Risalgono al 1952 gli eventi cui ci stiamo collegando. Ritorna a Verona Maria Callas, dove aveva debuttato nel 1947 con “La Gioconda”. Il 19 luglio del '52, la 'divina' è scritturata a Verona sia per “La Gioconda” che per “La Traviata”. Con “La Gioconda” fa ovviamente le prime due recite. Per “La Traviata” è chiamata a cantare in tutte le cinque recite in programma. Il destino vuole che proprio alla “prima” del 27 luglio Maria Callas, indisposta, venga sostituita da Magda Olivero. Ulteriore, strepitoso successo dopo quello del 1951. Alla direzione d'orchestra era il tempo di Antonio Votto e Francesco Molinari Pradelli, e al podio del coro due maestri d'eccellenza (lo resero fiore all'occhiello dell'Arena nel mondo): Giulio Bertola e Ferruccio Cusinati.
Nel 1954 Magda Olivero viene scritturata per due opere importanti e cioè il “Mefistofele” di apertura e Turandot. La soprano avrebbe dovuto sostenere le prime cinque recite del “Mefistofele” e le prime tre di “Turandot”. Tuttavia gli organizzatori ricordano che a Verona è di casa Maria Callas...A quel punto entrano nel ruolo imbarazzante di dover concordare un nuovo calendario con la signora Olivero, in quanto l'irruente Callas aveva chiesto la prima del “Mefistofele”. Senza alcun problema da parte della dama di Saluzzo, l'apertura della stagione '54 è affidata a Maria Callas. Uno strano destino aleggia ancora in palcoscenico: la prima, cioè la recita del 15 luglio, si sospende per la pioggia. La prima tocca il 17 luglio e canta Magda Olivero. 
La carriera a Verona di Magda Olivero continuerà nel 1960 nel ruolo di Minnie con “La Fanciulla del West”, al fianco di Franco Corelli, direttore Oliviero De Fabritiis; nel 1962 in “Tosca”, come Floria Tosca. Mario per l'occasione era Giuseppe Di Stefano, Scarpia, Tito Gobbi. Nel 1970, Olivero ritorna con la pucciniana “Manon Lescaut” nelle prime due recite, e appare un certo Placido Domingo come Renato Des Grieux.

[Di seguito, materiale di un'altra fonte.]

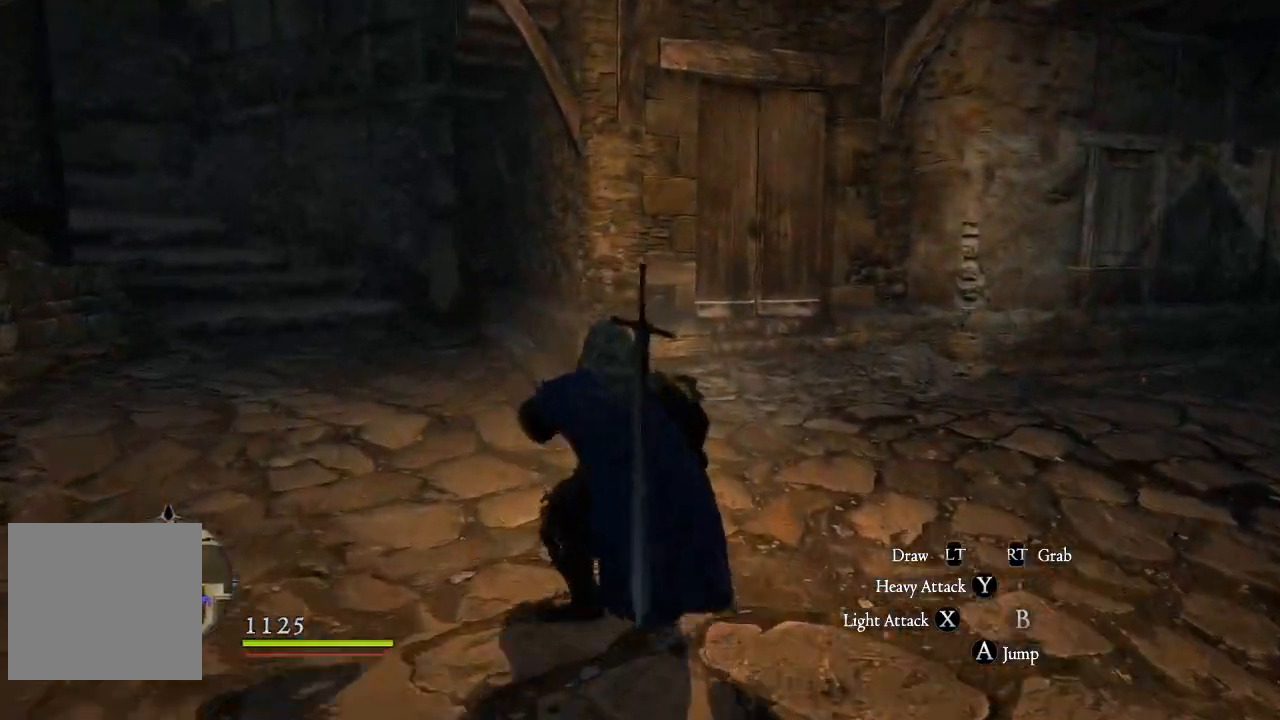
{"buttons": [], "left_stick": "up-right", "right_stick": "right", "events": [[50, "left_stick", "up-right"], [117, "right_stick", "right"]]}
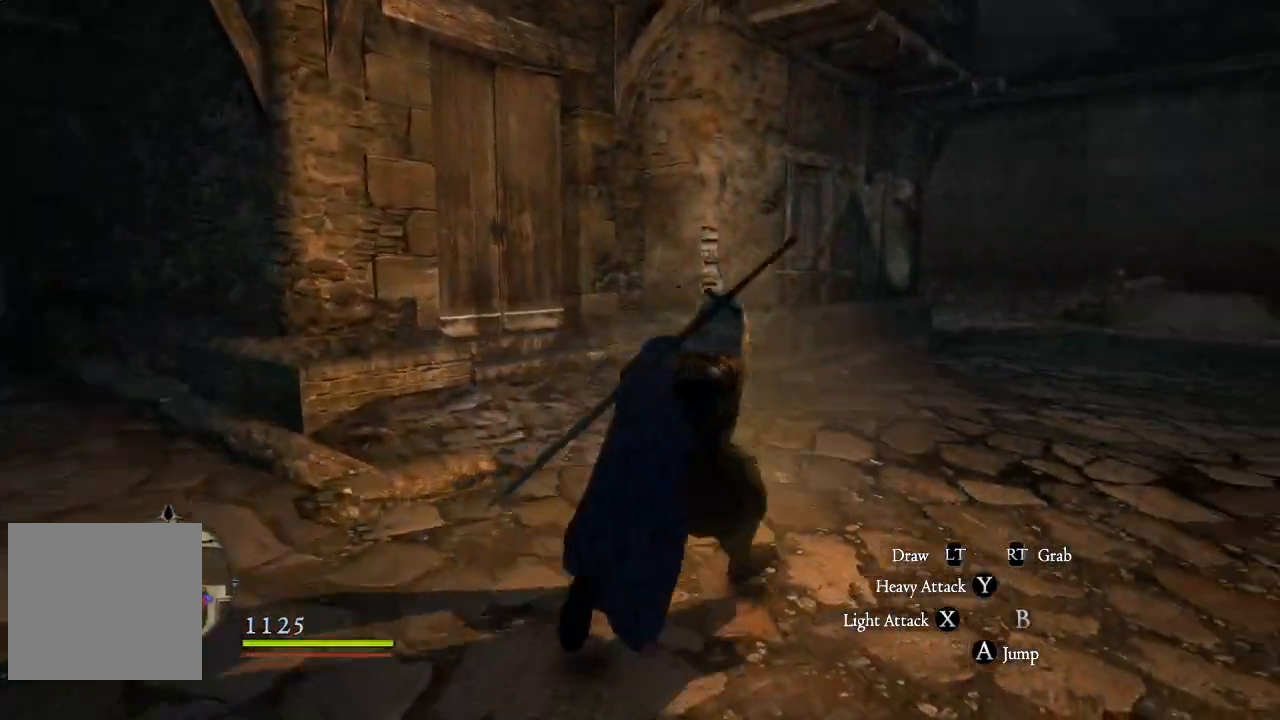
{"buttons": [], "left_stick": "up-right", "right_stick": "center", "events": [[183, "right_stick", "center"]]}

Il ritiro ufficiale dalle scene di questa grande interprete, decisa ed estremamente rispettosa, avviene 'per gradus': nel 1981, ritorna a Verona nella “Voce umana” di Poulenc.
 
La nostra premessa nasce dal desiderio di ricordare l'importanza strategica di Verona nell'Opera lirica: un lascito fondamentale che tutti  riconoscono e misconoscono. 
Le massime voci hanno quasi tutte toccata Verona: sempre nell'arco degli anni cinquanta, ad esempio, Tancredi Pasero, Giuseppe Di Stefano, Beniamino Gigli, Mario Del Monaco, Nicola Rossi Lemeni, Tito Gobbi, Franco Corelli, Ettore Bastianini, Ivo Vinco. E le 'signore' Renata Tebaldi, Magda Olivero, Maria Caniglia, Maria Callas, Elena Nicolai, Antonietta Stella, Giulietta Simionato, Fedora Barbieri, Rosanna Carteri, Adriana Lazzarini. Non solo interpreti ma pietre miliari che continuano a suggerire “quali stagioni abbiamo vissuto”.